_Aim of the task_: A faithful copy without images is required: write out all the records exactly.

(Landmark coordinate records)

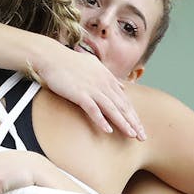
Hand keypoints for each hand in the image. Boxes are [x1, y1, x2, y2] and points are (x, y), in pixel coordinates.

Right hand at [30, 43, 144, 138]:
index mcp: (108, 78)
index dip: (133, 115)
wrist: (51, 57)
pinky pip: (93, 109)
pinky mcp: (79, 94)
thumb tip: (122, 86)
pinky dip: (101, 120)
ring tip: (132, 135)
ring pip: (112, 109)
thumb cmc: (70, 62)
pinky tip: (108, 130)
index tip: (140, 127)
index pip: (124, 100)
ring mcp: (92, 89)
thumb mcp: (95, 66)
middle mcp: (103, 84)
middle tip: (142, 137)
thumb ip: (109, 77)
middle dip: (133, 122)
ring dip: (123, 123)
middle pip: (122, 106)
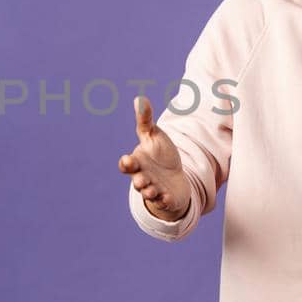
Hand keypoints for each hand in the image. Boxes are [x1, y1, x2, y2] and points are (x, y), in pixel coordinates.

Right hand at [118, 96, 193, 220]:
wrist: (175, 176)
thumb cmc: (161, 154)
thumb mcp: (153, 136)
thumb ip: (145, 120)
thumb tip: (140, 98)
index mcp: (137, 163)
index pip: (126, 165)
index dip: (125, 164)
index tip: (127, 160)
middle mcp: (143, 178)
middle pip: (137, 182)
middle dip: (139, 182)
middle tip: (143, 180)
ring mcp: (154, 190)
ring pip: (148, 194)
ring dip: (149, 193)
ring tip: (153, 190)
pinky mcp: (166, 198)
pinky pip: (164, 202)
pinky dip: (165, 201)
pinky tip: (168, 197)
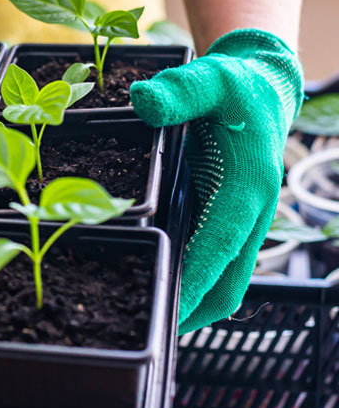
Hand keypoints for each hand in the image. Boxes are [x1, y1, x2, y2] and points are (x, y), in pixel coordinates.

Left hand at [130, 29, 302, 333]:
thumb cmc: (234, 85)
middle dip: (196, 307)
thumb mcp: (208, 79)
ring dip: (199, 302)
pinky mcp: (236, 218)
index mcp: (250, 182)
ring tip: (155, 321)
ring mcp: (247, 218)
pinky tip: (167, 290)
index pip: (223, 240)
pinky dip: (200, 282)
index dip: (198, 275)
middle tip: (153, 329)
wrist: (263, 86)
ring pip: (230, 277)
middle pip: (231, 277)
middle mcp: (255, 209)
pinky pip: (222, 263)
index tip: (172, 305)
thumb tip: (142, 100)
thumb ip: (178, 92)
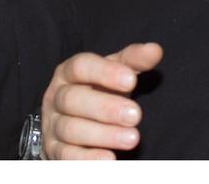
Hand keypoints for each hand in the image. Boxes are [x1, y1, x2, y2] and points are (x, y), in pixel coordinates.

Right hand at [41, 42, 162, 159]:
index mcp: (69, 71)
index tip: (131, 81)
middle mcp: (57, 96)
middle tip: (135, 115)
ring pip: (71, 129)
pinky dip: (87, 159)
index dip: (105, 73)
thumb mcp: (115, 71)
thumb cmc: (98, 89)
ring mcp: (53, 124)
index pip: (81, 66)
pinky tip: (109, 159)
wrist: (73, 118)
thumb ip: (133, 60)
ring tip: (132, 138)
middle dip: (105, 108)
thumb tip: (155, 50)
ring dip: (102, 135)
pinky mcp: (54, 150)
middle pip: (73, 99)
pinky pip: (66, 156)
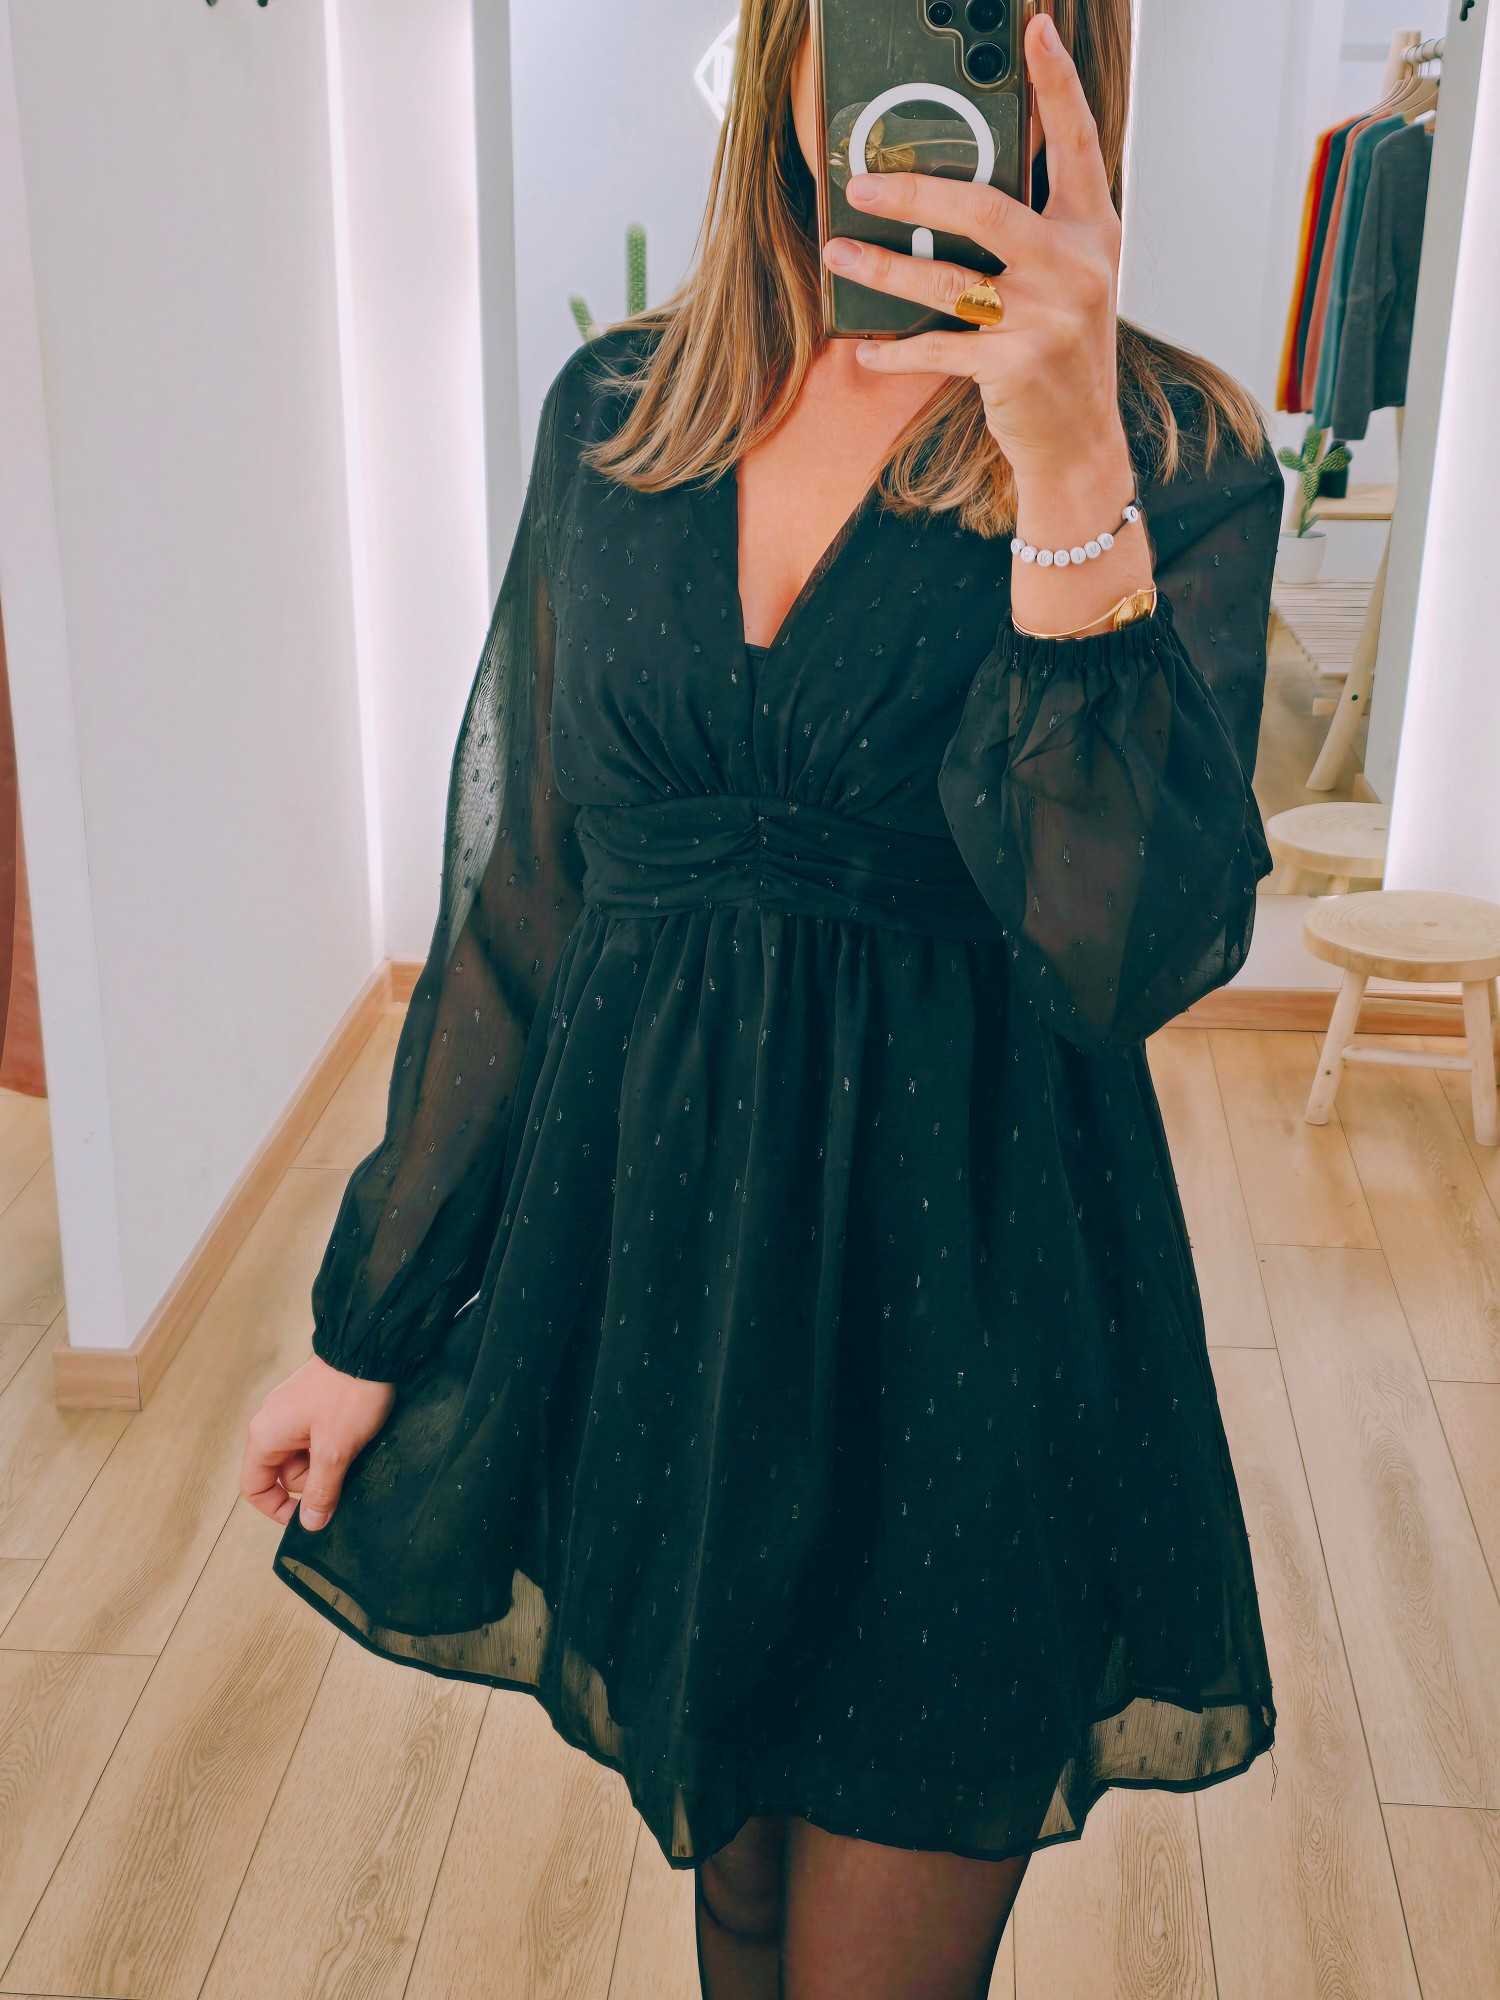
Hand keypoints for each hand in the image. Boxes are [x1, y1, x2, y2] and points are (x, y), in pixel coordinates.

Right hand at [240, 1353, 393, 1530]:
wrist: (369, 1348)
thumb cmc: (347, 1395)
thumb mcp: (334, 1451)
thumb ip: (321, 1490)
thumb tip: (310, 1524)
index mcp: (266, 1435)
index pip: (254, 1487)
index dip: (277, 1509)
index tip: (309, 1516)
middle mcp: (272, 1424)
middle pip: (284, 1474)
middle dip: (313, 1481)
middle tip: (342, 1469)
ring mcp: (293, 1413)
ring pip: (304, 1458)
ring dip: (327, 1463)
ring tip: (351, 1447)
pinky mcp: (313, 1406)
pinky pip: (316, 1440)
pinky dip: (333, 1447)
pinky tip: (354, 1438)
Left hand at [822, 12, 1152, 631]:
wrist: (1082, 442)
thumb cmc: (1062, 353)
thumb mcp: (1066, 279)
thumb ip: (1030, 230)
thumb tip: (955, 187)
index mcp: (1091, 230)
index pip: (1076, 142)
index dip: (1057, 85)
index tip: (1034, 31)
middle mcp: (1074, 267)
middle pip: (985, 209)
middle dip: (915, 192)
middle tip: (862, 183)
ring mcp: (1046, 318)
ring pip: (946, 280)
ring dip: (882, 268)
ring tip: (839, 253)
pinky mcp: (1015, 366)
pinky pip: (938, 348)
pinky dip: (894, 351)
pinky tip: (863, 347)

_Your response_:
Hand keypoints for each hand in the image. Boxes are [x1, y1, x2, y2] and points are (x, y), in pixel coordinates.

Right hand at [30, 43, 144, 138]:
index mcp: (108, 78)
index dip: (133, 115)
wrist: (51, 57)
pinky pip: (93, 109)
pinky mcp: (79, 94)
thumb tip: (122, 86)
pinky dip: (101, 120)
ring tip: (132, 135)
ring pip: (112, 109)
thumb cmc: (70, 62)
pinky tip: (108, 130)
index tip: (140, 127)
index pip: (124, 100)
ring mcp: (92, 89)
thumb mcp: (95, 66)
middle mcp: (103, 84)
middle tip: (142, 137)
thumb ip: (109, 77)
middle dip: (133, 122)
ring dip: (123, 123)
middle pip: (122, 106)
Hand keypoints for each hand in the image. Boxes are [x1, y1, x2, y2] and points are (x, y), in pixel coordinates.

Right hand at [118, 96, 193, 220]:
wrist: (175, 176)
thumb cmc: (161, 154)
thumb mcp: (153, 136)
thumb ip: (145, 120)
thumb tip: (140, 98)
index mcp: (137, 163)
index pip: (126, 165)
index dip: (125, 164)
index tip: (127, 160)
middle mcp: (143, 178)
middle pip: (137, 182)
middle dip: (139, 182)
middle tip: (143, 180)
ring mcp: (154, 190)
ring pip: (148, 194)
ring dip: (149, 193)
ring tip: (153, 190)
pinky mcp: (166, 198)
pinky pip: (164, 202)
pinky dip: (165, 201)
pinky tip: (168, 197)
Hand keypoints for each hand in the image. Boxes are [x1, y1, x2, y2] and points are (x, y), in pixel coordinates.

Left hand at [130, 29, 302, 333]:
thumb cmc: (234, 85)
middle dip: (196, 307)
thumb mcp: (208, 79)
ring dip: (199, 302)
pinky mcp: (236, 218)
index mcp: (250, 182)
ring tip: (155, 321)
ring mcp: (247, 218)
pinky tip: (167, 290)
index pip: (223, 240)
pinky dip: (200, 282)
index dip: (198, 275)
middle tip: (153, 329)
wrist: (263, 86)
ring pip: (230, 277)
middle pip: (231, 277)
middle mcp: (255, 209)
pinky pip: (222, 263)
index tip: (172, 305)
thumb tip: (142, 100)
thumb ip: (178, 92)
Hand keypoints for each hand in the image. Boxes are [x1, y1, x2, y2] and points are (x, y), in pixel coordinates.

Right hand at [41, 42, 162, 159]:
index mcp: (69, 71)
index tip: (131, 81)
middle mcp: (57, 96)
middle tip: (135, 115)
ring pip: (71, 129)
pinky dip: (87, 159)
index dip: (105, 73)
thumb mcp: (115, 71)
thumb cmc: (98, 89)
ring mcp: (53, 124)
index pip: (81, 66)
pinky tip: (109, 159)
wrist: (73, 118)
thumb ip: (133, 60)
ring tip: (132, 138)
middle dip: (105, 108)
thumb tip: (155, 50)
ring dip: (102, 135)
pinky mcp: (54, 150)
middle pip: (73, 99)
pinky pip: (66, 156)
Hand keypoints for each hand in the image. Boxes are [x1, y1, x2, y2] and points are (x, y), in pixel coordinates.

Right hand at [240, 1353, 393, 1530]:
wrist: (369, 1348)
thumb cmc: (347, 1395)
thumb mcp: (334, 1451)
thumb ip: (321, 1490)
thumb tip: (310, 1524)
index mcp: (266, 1435)
index pip: (254, 1487)
index dip: (277, 1509)
index tip: (309, 1516)
middle mcp: (272, 1424)
middle pip: (284, 1474)
middle dip: (313, 1481)
middle tip: (342, 1469)
ring mcp: (293, 1413)
ring pip: (304, 1458)
ring dip: (327, 1463)
ring tip: (351, 1447)
pinky mcp: (313, 1406)
pinky pip: (316, 1440)
pinky dip: (333, 1447)
pinky tip: (354, 1438)
Left hand at [822, 12, 1152, 631]:
wrist: (1082, 442)
thumb cmc: (1062, 353)
thumb mcp: (1066, 279)
thumb ip: (1030, 230)
thumb tip: (955, 187)
index mcp: (1091, 230)
index pip: (1076, 142)
index dip: (1057, 85)
index tip: (1034, 31)
middle mcp: (1074, 267)
middle pip: (985, 209)
middle dip: (915, 192)
middle tip: (862, 183)
ring mcp: (1046, 318)
ring pip: (946, 280)
ring dip: (882, 268)
ring tip: (839, 253)
pinky mcp: (1015, 366)
pinky pip: (938, 348)
pinky dip: (894, 351)
pinky tip: (863, 347)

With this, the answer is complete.